Sinn Fein and DUP clash over bid to rekindle stalled Northern Ireland talks
McDonald and Foster in war of words as Taoiseach's intervention riles DUP
A war of words has erupted between Sinn Fein and the DUP over a proposed new round of talks to restore power-sharing.
Sinn Fein president Mary Lou McDonald yesterday accused the DUP of having a "destructive and reckless agenda" after Arlene Foster said her party's opposition to a stand-alone Irish Language Act was "non-negotiable".
Earlier, the DUP leader said she wasn't aware of a proposal to hold fresh talks in the autumn to restore devolution.
The initiative was revealed by the Taoiseach, whom Mrs Foster accused of interfering in Northern Ireland affairs.
Speaking in Londonderry yesterday, the Sinn Fein president described the DUP leader's stance on an Irish Language Act as "disappointing".
Ms McDonald said: "Arlene Foster and all others need to understand that Gaeilgeoiri are not going anywhere, that Gaeilgeoiri, just like gay citizens, just like every citizen, have their rights and that in a modern, functioning democratic society, you deliver on people's rights.
"It's hugely disappointing that Arlene Foster and the DUP don't seem to have moved on one inch since last February. The rhetoric of 'no, nay, never' gets no one anywhere.
"This is now about progress, about recognising people's entitlements. These are issues that are not orange and green, these are people issues, rights issues."
The Sinn Fein president said she wanted to talk to the British and Irish Governments to ascertain what shape future talks would take. "We will enter any process in good faith, but we have to be sure that it has the prospect of delivery," she said.
"We are a party of engagement. I have said all along that despite the stance that the DUP and their very destructive and reckless agenda, there is no doubt that early or late, all of this brings us right back around the table talking to each other again. There is no other way forward."
On Tuesday Leo Varadkar said: "We would intend, in the autumn some time, trying again to get the parties in Northern Ireland together.
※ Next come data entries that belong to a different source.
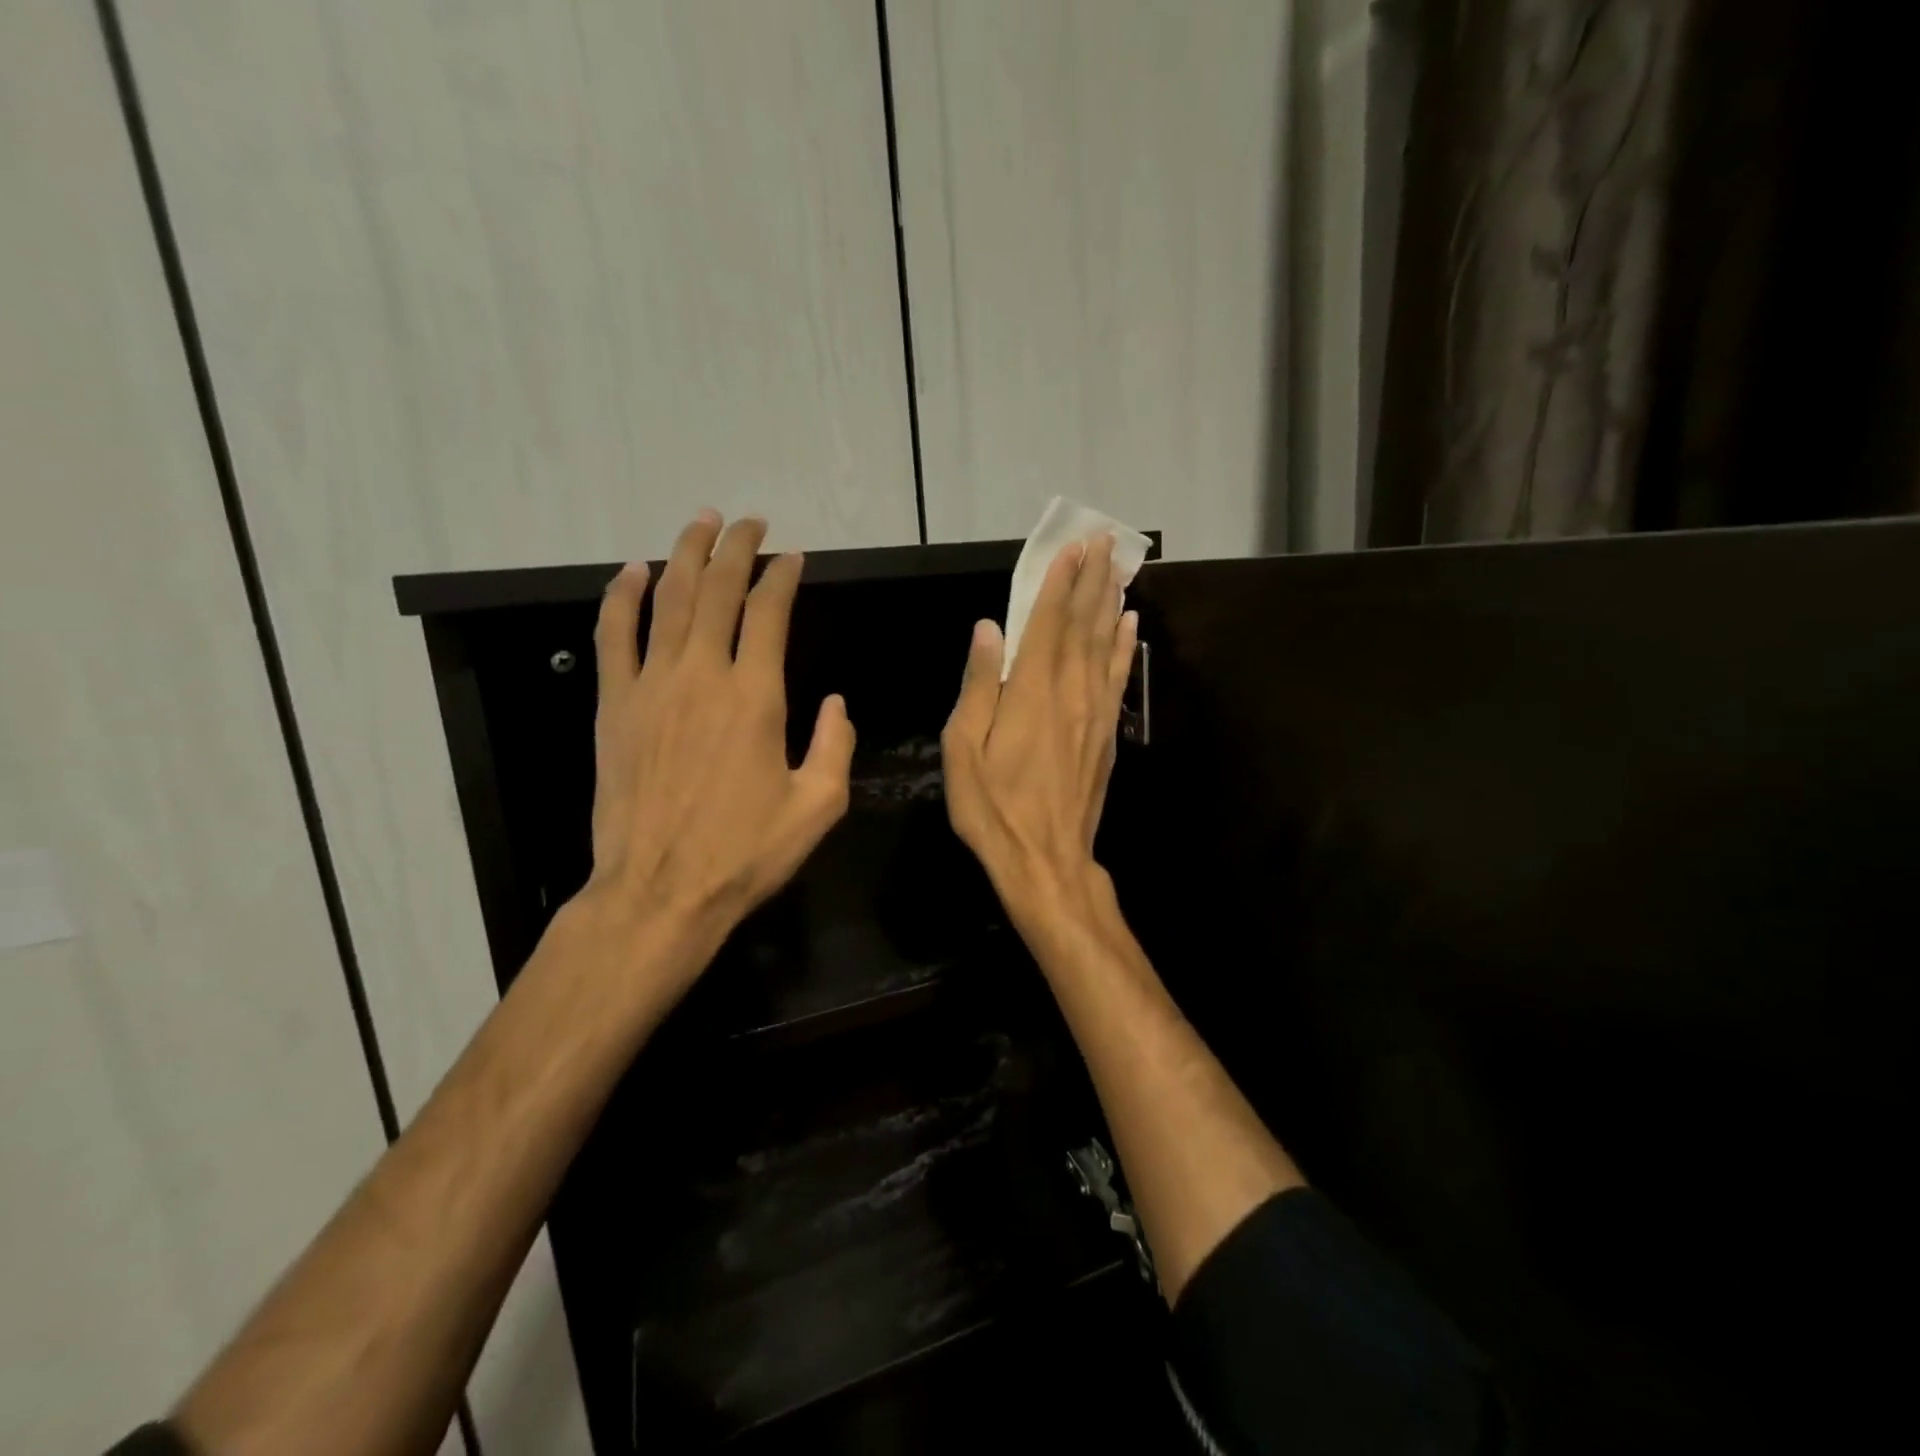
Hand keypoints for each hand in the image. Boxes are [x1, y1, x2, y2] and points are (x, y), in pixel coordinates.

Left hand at [577, 512, 854, 977]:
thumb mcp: (818, 807)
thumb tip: (835, 702)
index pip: (769, 612)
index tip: (791, 557)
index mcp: (757, 697)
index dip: (782, 576)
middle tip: (749, 522)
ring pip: (667, 600)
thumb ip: (835, 746)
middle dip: (735, 548)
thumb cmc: (744, 854)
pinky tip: (631, 571)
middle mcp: (704, 676)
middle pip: (717, 590)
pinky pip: (614, 636)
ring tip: (700, 523)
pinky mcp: (615, 706)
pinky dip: (622, 597)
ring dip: (684, 554)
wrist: (660, 892)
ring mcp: (652, 687)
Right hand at [941, 532, 1137, 915]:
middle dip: (1092, 579)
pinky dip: (1125, 646)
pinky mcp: (1108, 733)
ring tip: (1120, 568)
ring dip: (1111, 602)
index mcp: (1031, 691)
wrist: (1045, 859)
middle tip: (1104, 540)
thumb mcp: (963, 748)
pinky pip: (1118, 677)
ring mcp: (1095, 712)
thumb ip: (979, 684)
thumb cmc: (993, 806)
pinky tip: (1130, 625)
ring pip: (1106, 644)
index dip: (1059, 582)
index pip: (1047, 622)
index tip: (1071, 548)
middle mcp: (1070, 691)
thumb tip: (987, 629)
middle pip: (1083, 624)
"The absence of any clarity around Brexit makes that very difficult, but if we can have that in October, I think there is an opportunity, certainly before the end of the year, to get the Assembly and Executive up and running."
Mrs Foster yesterday said she wasn't aware of any such proposal and had not been informed of any by London. "We haven't heard from our own Government in relation to this, all we've had is comments from the Irish Republic's Government," she told BBC Radio Ulster.
"That does cause me concern because in the last round of talks, the Irish Government tried to interfere in strand one issues (issues related to Northern Ireland's internal government).
"We had to push back a number of times and say to them that, in relation to the internal matters of Northern Ireland, those are matters for the UK Government and the parties in Northern Ireland. As I understand it, there isn't a proposal at the moment, there are just comments made by the Irish Government."
Mrs Foster accused Sinn Fein of ducking its political responsibilities.
"Instead of attempting to work for any agreement locally, Sinn Fein chose to walk away and boycott the Assembly, Executive and House of Commons. Forums that could give them some influence," she said.
"On Brexit and on devolution, is it easier for Sinn Fein to reduce themselves to little more than lobbyists rather than engage in the real business of politics and take tough decisions on behalf of everyone?"
In response to Mr Varadkar's comments on new talks, a UK Government spokesperson said its top priority was "the restoration of devolved government in Northern Ireland".
London would work with local parties and Dublin "within the three-stranded approach" to remove the barriers to restoring the Executive and a fully-functioning Assembly.